- [Work instruction]:
Write out all the data below exactly.

- [Stored dataset items]:
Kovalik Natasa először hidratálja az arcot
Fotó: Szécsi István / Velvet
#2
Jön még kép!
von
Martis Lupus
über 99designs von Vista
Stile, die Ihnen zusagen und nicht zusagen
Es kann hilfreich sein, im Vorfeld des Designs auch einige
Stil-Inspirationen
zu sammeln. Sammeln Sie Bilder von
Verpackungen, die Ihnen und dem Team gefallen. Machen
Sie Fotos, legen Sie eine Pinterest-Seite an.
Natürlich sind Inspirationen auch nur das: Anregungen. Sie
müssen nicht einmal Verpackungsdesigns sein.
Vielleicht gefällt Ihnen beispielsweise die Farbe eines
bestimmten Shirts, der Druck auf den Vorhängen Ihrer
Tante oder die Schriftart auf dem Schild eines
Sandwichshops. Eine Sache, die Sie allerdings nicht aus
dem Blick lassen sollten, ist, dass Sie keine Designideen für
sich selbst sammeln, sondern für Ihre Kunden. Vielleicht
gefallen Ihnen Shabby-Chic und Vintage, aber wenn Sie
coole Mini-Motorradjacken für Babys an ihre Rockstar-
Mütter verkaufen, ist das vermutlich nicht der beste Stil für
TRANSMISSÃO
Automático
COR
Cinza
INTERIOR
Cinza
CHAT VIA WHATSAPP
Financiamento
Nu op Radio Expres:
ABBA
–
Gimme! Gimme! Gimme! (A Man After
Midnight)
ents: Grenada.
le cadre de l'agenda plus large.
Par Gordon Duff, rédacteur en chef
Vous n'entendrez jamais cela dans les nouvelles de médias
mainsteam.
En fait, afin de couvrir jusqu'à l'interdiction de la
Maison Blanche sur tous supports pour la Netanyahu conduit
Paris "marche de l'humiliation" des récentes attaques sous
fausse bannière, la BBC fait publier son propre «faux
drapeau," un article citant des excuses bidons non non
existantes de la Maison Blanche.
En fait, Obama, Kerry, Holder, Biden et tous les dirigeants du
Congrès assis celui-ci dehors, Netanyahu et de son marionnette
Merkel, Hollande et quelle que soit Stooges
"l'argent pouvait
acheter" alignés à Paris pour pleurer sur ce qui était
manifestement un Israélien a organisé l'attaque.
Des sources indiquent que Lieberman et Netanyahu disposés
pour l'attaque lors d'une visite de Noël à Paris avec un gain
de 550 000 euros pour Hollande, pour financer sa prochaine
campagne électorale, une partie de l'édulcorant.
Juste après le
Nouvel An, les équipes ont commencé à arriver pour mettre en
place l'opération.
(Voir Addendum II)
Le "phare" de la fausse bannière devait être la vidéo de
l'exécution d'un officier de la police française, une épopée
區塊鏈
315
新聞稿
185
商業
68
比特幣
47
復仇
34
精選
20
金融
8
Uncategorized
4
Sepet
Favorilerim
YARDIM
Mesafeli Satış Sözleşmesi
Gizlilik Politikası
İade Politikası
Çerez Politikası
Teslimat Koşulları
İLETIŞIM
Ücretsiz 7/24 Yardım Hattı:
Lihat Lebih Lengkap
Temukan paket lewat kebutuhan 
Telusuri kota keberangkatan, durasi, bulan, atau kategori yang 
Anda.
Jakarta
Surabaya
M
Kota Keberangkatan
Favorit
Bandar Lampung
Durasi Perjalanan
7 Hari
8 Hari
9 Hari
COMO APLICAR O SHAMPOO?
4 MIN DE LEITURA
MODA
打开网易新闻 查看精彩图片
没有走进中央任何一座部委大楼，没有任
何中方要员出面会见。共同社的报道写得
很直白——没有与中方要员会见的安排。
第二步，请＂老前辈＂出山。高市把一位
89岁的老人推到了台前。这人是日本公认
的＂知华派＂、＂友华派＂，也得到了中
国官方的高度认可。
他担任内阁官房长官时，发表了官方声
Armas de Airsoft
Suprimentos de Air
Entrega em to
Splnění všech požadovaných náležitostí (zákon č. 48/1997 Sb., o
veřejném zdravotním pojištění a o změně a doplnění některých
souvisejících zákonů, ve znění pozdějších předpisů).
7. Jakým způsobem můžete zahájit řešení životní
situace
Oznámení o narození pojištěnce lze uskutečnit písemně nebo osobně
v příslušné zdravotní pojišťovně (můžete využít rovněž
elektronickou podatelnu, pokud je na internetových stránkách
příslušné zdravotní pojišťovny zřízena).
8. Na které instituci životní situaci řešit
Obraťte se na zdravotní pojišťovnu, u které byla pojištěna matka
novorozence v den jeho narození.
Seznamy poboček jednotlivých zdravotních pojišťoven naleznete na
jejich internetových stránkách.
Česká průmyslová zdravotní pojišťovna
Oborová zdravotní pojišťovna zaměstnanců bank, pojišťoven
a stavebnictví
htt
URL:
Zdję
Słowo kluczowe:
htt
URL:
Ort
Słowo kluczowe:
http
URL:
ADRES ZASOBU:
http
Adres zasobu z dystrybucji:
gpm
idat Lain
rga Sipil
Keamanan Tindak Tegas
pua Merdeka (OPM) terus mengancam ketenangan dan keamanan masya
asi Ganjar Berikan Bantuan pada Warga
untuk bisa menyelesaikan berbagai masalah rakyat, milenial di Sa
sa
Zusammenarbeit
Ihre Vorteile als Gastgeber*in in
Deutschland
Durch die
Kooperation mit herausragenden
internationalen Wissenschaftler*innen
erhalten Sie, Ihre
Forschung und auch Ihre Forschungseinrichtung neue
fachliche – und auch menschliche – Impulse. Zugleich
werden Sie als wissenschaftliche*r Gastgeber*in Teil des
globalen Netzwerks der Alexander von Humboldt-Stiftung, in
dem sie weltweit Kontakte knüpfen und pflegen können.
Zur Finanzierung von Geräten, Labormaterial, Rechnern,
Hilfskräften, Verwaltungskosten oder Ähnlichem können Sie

- [Reply to the exercise]:
Kovalik Natasa először hidratálja az arcot
Fotó: Szécsi István / Velvet
#2
Jön még kép!
von
Martis Lupus
über 99designs von Vista
Stile, die Ihnen zusagen und nicht zusagen
Es kann hilfreich sein, im Vorfeld des Designs auch einige
Stil-Inspirationen
zu sammeln. Sammeln Sie Bilder von
Verpackungen, die Ihnen und dem Team gefallen. Machen
Sie Fotos, legen Sie eine Pinterest-Seite an.
Natürlich sind Inspirationen auch nur das: Anregungen. Sie
müssen nicht einmal Verpackungsdesigns sein.
Vielleicht gefällt Ihnen beispielsweise die Farbe eines
bestimmten Shirts, der Druck auf den Vorhängen Ihrer
Tante oder die Schriftart auf dem Schild eines
Sandwichshops. Eine Sache, die Sie allerdings nicht aus
dem Blick lassen sollten, ist, dass Sie keine Designideen für
sich selbst sammeln, sondern für Ihre Kunden. Vielleicht
gefallen Ihnen Shabby-Chic und Vintage, aber wenn Sie
coole Mini-Motorradjacken für Babys an ihre Rockstar-
Mütter verkaufen, ist das vermutlich nicht der beste Stil für
TRANSMISSÃO
Automático
COR
Cinza
INTERIOR
Cinza
CHAT VIA WHATSAPP
Financiamento
Nu op Radio Expres:
ABBA
–
Gimme! Gimme! Gimme! (A Man After
Midnight)
ents: Grenada.
le cadre de l'agenda plus large.
Par Gordon Duff, rédacteur en chef
Vous n'entendrez jamais cela dans les nouvelles de médias
mainsteam.
En fait, afin de couvrir jusqu'à l'interdiction de la
Maison Blanche sur tous supports pour la Netanyahu conduit
Paris "marche de l'humiliation" des récentes attaques sous
fausse bannière, la BBC fait publier son propre «faux
drapeau," un article citant des excuses bidons non non
existantes de la Maison Blanche.
En fait, Obama, Kerry, Holder, Biden et tous les dirigeants du
Congrès assis celui-ci dehors, Netanyahu et de son marionnette
Merkel, Hollande et quelle que soit Stooges
"l'argent pouvait
acheter" alignés à Paris pour pleurer sur ce qui était
manifestement un Israélien a organisé l'attaque.
Des sources indiquent que Lieberman et Netanyahu disposés
pour l'attaque lors d'une visite de Noël à Paris avec un gain
de 550 000 euros pour Hollande, pour financer sa prochaine
campagne électorale, une partie de l'édulcorant.
Juste après le
Nouvel An, les équipes ont commencé à arriver pour mettre en
place l'opération.
(Voir Addendum II)
Le "phare" de la fausse bannière devait être la vidéo de
l'exécution d'un officier de la police française, une épopée
區塊鏈
315
新聞稿
185
商業
68
比特幣
47
復仇
34
精選
20
金融
8
Uncategorized
4
Sepet
Favorilerim
YARDIM
Mesafeli Satış Sözleşmesi
Gizlilik Politikası
İade Politikası
Çerez Politikası
Teslimat Koşulları
İLETIŞIM
Ücretsiz 7/24 Yardım Hattı:
Lihat Lebih Lengkap
Temukan paket lewat kebutuhan 
Telusuri kota keberangkatan, durasi, bulan, atau kategori yang 
Anda.
Jakarta
Surabaya
M
Kota Keberangkatan
Favorit
Bandar Lampung
Durasi Perjalanan
7 Hari
8 Hari
9 Hari
COMO APLICAR O SHAMPOO?
4 MIN DE LEITURA
MODA
打开网易新闻 查看精彩图片
没有走进中央任何一座部委大楼，没有任
何中方要员出面会见。共同社的报道写得
很直白——没有与中方要员会见的安排。
第二步，请＂老前辈＂出山。高市把一位
89岁的老人推到了台前。这人是日本公认
的＂知华派＂、＂友华派＂，也得到了中
国官方的高度认可。
他担任内阁官房长官时，发表了官方声
Armas de Airsoft
Suprimentos de Air
Entrega em to
Splnění všech požadovaných náležitostí (zákon č. 48/1997 Sb., o
veřejném zdravotním pojištění a o změně a doplnění některých
souvisejících zákonů, ve znění pozdějších předpisů).
7. Jakým způsobem můžete zahájit řešení životní
situace
Oznámení o narození pojištěnce lze uskutečnit písemně nebo osobně
v příslušné zdravotní pojišťovně (můžete využít rovněž
elektronickou podatelnu, pokud je na internetových stránkách
příslušné zdravotní pojišťovny zřízena).
8. Na které instituci životní situaci řešit
Obraťte se na zdravotní pojišťovnu, u které byla pojištěna matka
novorozence v den jeho narození.
Seznamy poboček jednotlivých zdravotních pojišťoven naleznete na
jejich internetových stránkách.
Česká průmyslová zdravotní pojišťovna
Oborová zdravotní pojišťovna zaměstnanců bank, pojišťoven
a stavebnictví
htt
URL:
Zdję
Słowo kluczowe:
htt
URL:
Ort
Słowo kluczowe:
http
URL:
ADRES ZASOBU:
http
Adres zasobu z dystrybucji:
gpm
idat Lain
rga Sipil
Keamanan Tindak Tegas
pua Merdeka (OPM) terus mengancam ketenangan dan keamanan masya
asi Ganjar Berikan Bantuan pada Warga
untuk bisa menyelesaikan berbagai masalah rakyat, milenial di Sa
sa
Zusammenarbeit
Ihre Vorteile als Gastgeber*in in
Deutschland
Durch die
Kooperation mit herausragenden
internationalen Wissenschaftler*innen
erhalten Sie, Ihre
Forschung und auch Ihre Forschungseinrichtung neue
fachliche – und auch menschliche – Impulse. Zugleich
werden Sie als wissenschaftliche*r Gastgeber*in Teil des
globalen Netzwerks der Alexander von Humboldt-Stiftung, in
dem sie weltweit Kontakte knüpfen und pflegen können.
Zur Finanzierung von Geräten, Labormaterial, Rechnern,
Hilfskräften, Verwaltungskosten oder Ähnlichem können Sie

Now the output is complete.